Stored items
BEGIN

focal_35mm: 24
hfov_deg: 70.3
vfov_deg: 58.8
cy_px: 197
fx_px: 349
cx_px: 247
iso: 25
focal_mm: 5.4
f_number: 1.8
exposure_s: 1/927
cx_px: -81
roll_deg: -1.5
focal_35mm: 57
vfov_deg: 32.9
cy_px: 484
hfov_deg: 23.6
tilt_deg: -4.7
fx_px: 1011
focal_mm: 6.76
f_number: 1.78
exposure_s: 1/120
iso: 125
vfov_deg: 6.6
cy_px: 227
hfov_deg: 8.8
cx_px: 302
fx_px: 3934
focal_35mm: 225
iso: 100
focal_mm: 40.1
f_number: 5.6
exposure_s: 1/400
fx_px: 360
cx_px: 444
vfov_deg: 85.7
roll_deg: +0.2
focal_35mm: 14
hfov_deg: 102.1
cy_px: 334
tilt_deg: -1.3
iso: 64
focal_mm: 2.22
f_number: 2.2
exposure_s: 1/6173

END
BEGIN

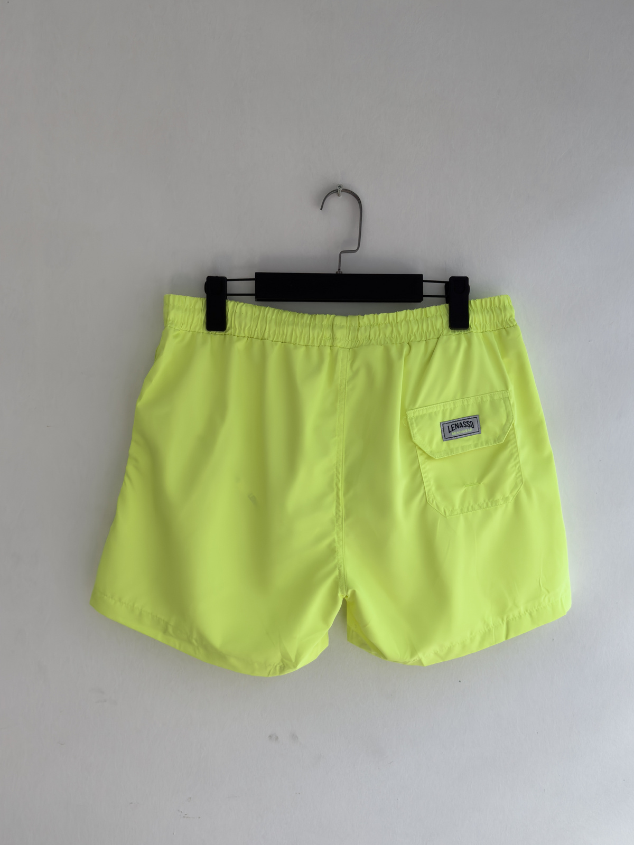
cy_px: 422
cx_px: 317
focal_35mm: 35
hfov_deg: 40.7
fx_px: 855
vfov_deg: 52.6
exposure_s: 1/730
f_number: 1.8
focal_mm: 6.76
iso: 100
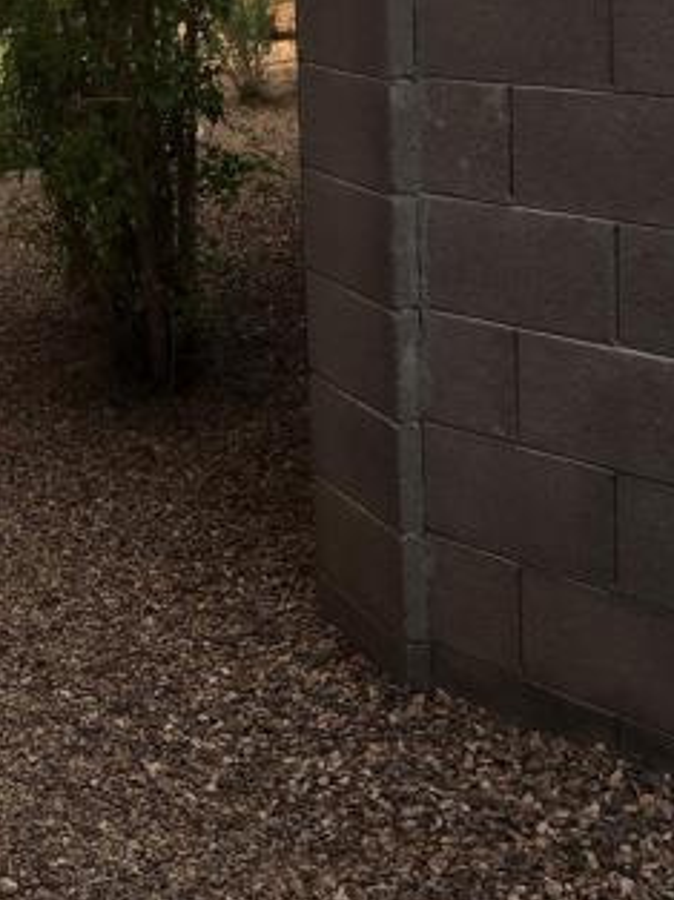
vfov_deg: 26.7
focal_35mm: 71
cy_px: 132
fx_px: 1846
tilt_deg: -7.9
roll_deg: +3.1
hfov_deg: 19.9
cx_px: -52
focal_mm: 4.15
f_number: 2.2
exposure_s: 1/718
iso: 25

END
BEGIN

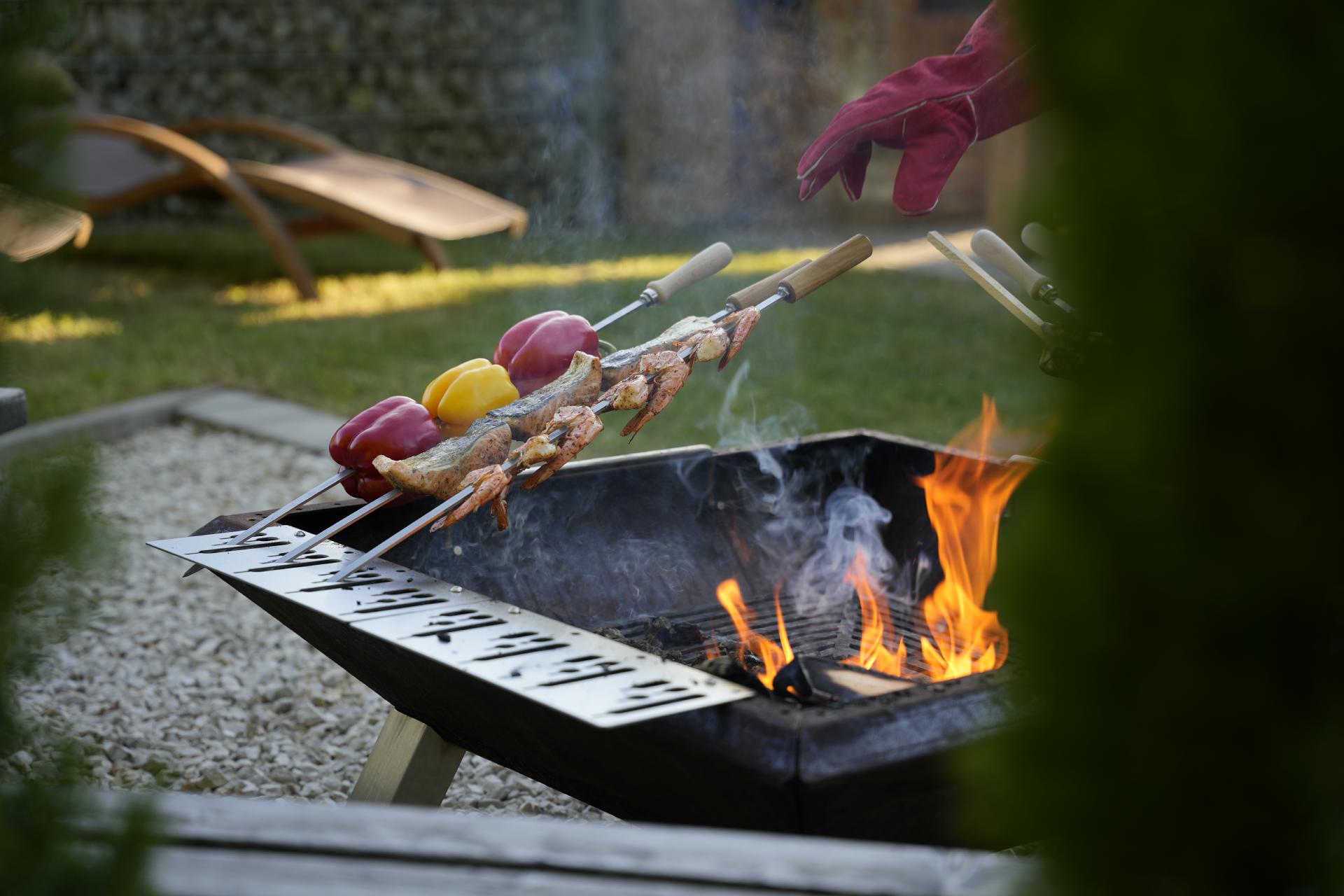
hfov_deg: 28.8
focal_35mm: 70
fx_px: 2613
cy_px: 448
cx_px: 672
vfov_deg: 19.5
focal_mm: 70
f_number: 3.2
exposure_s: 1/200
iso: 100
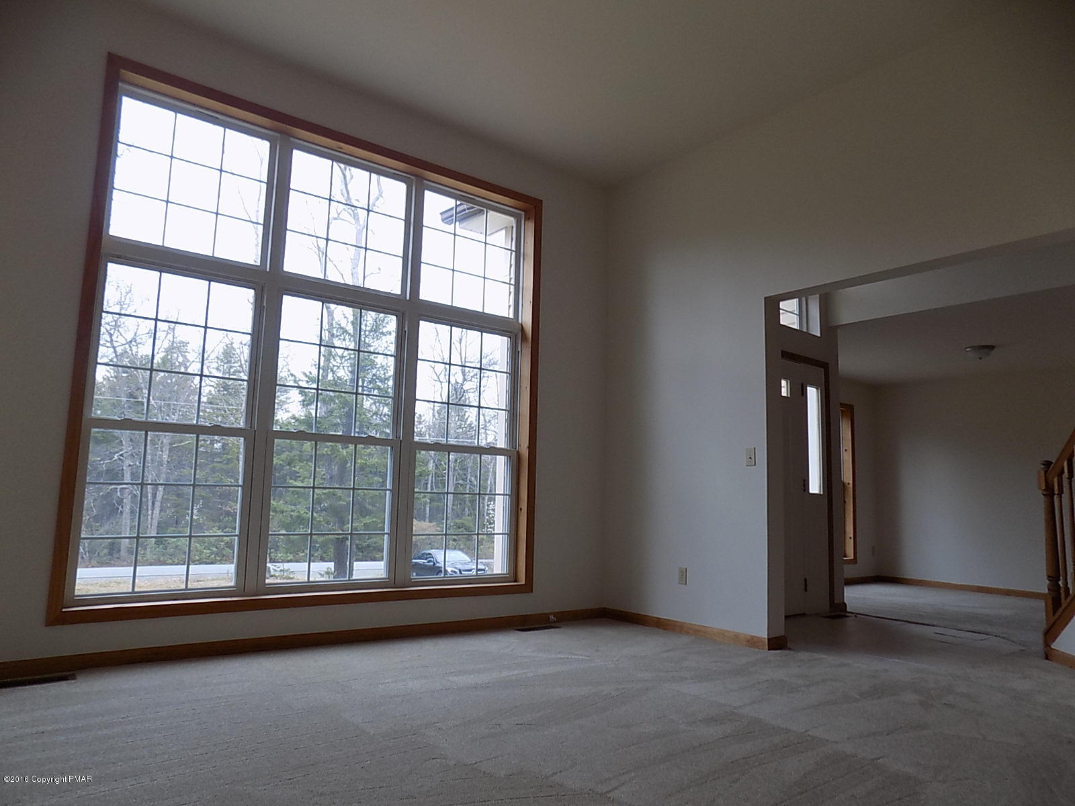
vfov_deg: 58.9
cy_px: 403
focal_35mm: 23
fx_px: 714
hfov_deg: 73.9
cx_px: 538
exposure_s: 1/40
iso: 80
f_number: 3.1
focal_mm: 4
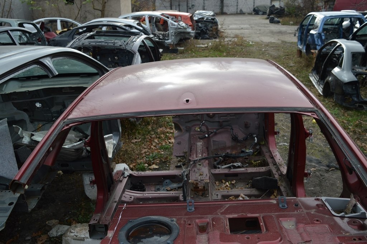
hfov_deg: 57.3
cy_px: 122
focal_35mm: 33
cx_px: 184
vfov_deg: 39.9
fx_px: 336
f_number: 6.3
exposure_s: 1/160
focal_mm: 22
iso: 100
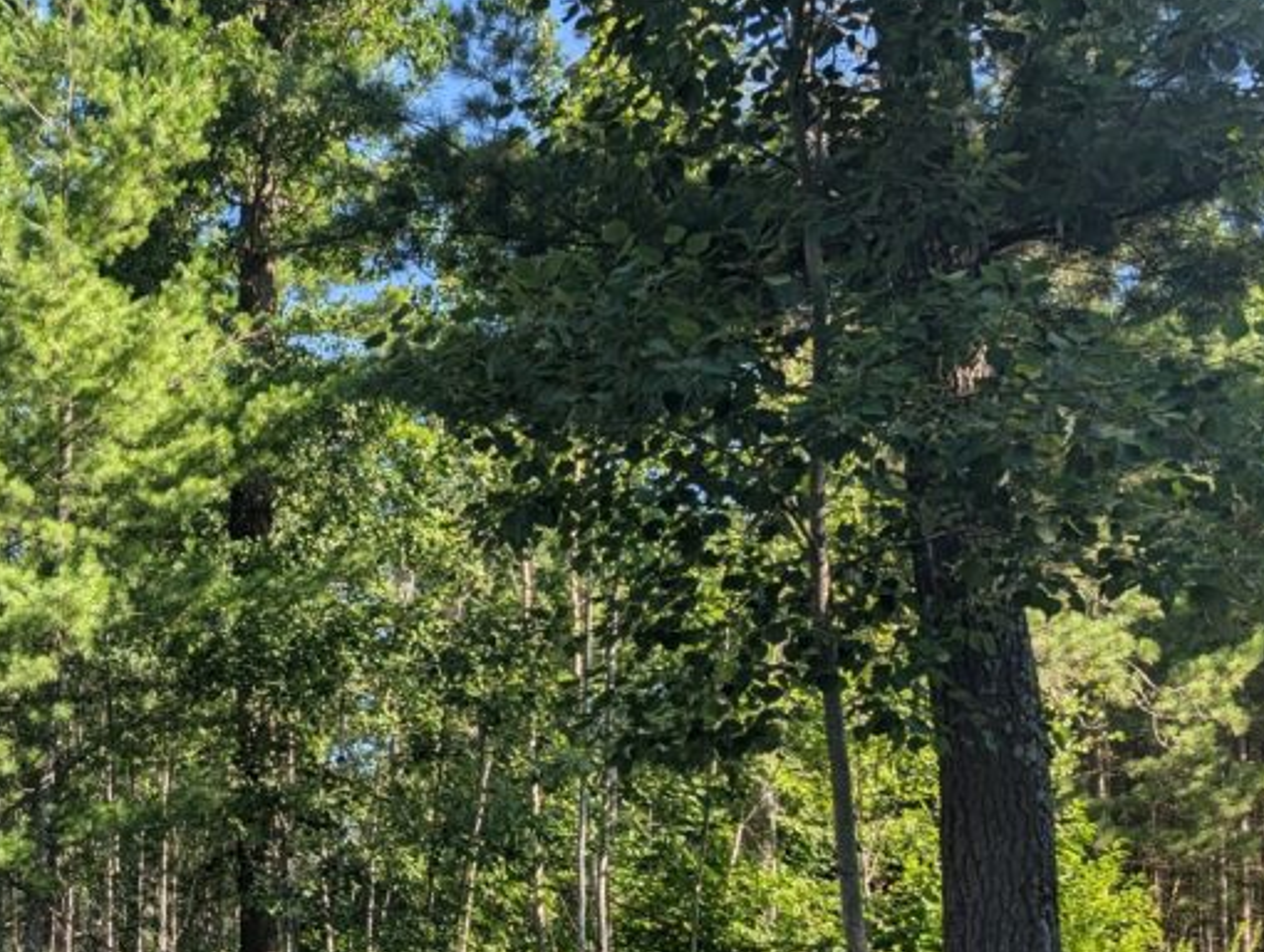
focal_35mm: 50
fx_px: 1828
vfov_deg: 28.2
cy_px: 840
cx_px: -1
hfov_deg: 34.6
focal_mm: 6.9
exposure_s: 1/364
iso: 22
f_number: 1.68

END

◆ **To-do item**
Among the entries above, locate the lines containing "hfov_deg: 8.8" and "exposure_s: 1/6173", and transcribe exactly those two lines and all lines between.

◆ **Result for this task**
hfov_deg: 8.8
cx_px: 302
fx_px: 3934
focal_35mm: 225
iso: 100
focal_mm: 40.1
f_number: 5.6
exposure_s: 1/400
fx_px: 360
cx_px: 444
vfov_deg: 85.7
roll_deg: +0.2
focal_35mm: 14
hfov_deg: 102.1
cy_px: 334
tilt_deg: -1.3
iso: 64
focal_mm: 2.22
f_number: 2.2
exposure_s: 1/6173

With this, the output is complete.